Untuk itu kita, terutama para penggerak literasi tak akan membiarkan diri larut oleh orkestrasi perpecahan yang entah dibunyikan oleh siapa dan dari mana. Namun kita justru tertantang untuk lebih mendalami banyak literatur tentang Islam, termasuk tentang wacana Islam Nusantara. Bagi sebagian pihak, mungkin ini terasa aneh sehingga langsung berujar, "Islam ya Islam dan gak boleh ada embel-embel nama bangsa tertentu"
Inilah tantangan kita, khususnya para penggerak literasi untuk membuktikan diri sebagai seorang literat. Ya. Hanya itu dan bukan agar kita menyetujui jika kita benar-benar tak sepaham.
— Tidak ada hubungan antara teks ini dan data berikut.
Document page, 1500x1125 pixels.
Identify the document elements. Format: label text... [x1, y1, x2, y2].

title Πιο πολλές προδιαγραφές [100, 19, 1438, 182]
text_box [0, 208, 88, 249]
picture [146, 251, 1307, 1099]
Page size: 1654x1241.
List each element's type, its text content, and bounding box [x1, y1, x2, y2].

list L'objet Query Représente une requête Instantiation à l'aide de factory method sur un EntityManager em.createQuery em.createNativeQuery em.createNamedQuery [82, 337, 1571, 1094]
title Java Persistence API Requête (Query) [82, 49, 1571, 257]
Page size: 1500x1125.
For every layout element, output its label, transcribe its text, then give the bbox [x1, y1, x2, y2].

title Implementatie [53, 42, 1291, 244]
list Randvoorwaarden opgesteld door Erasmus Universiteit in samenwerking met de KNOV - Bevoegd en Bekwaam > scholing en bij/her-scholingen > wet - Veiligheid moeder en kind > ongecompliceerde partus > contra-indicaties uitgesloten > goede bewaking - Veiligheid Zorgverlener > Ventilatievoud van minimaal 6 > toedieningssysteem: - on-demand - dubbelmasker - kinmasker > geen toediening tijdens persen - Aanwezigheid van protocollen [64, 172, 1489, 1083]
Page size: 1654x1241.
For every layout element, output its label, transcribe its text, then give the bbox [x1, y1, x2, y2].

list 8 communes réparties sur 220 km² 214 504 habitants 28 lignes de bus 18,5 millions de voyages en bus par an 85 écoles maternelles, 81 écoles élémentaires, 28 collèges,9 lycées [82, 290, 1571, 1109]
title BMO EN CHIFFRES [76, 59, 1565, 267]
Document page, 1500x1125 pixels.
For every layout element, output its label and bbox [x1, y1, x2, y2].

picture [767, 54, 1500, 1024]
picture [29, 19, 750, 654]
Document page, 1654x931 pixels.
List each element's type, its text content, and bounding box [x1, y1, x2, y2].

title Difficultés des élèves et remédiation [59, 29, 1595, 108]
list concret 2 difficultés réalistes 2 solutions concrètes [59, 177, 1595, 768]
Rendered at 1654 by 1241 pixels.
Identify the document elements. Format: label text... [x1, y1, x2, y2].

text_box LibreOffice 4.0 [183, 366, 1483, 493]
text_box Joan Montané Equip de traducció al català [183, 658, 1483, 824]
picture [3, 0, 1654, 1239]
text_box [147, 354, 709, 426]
Namun setidaknya, ketidak sepahaman kita itu telah dilandasi oleh banyak litaratur yang kita baca dari berbagai sumber yang otoritatif.
Ada salah satu literatur tentang Islam Nusantara yang layak untuk dibaca karena ditulis oleh seorang Kyai yang mengajar di Ma'had Aly Pesantren Salafiyah Assyafi'iyah Situbondo Jawa Timur sbg guru utama Fiqih dan Ushul Fiqh. Dalam tulisannya dia menjelaskan bahwa makna Islam Nusantara tak lain adalah pemahaman, pengamalan, dan penerapan Islam dalam segmen fiqih mu'amalah sebagai hasil dialektika antara nash, syari'at, dan 'urf, budaya, dan realita di bumi Nusantara. Tak ada kebencian dalam Islam Nusantara terhadap warna-warni Islam pada bangsa-bangsa lain, terutama Arab sebagai negeri tempat diturunkannya Islam.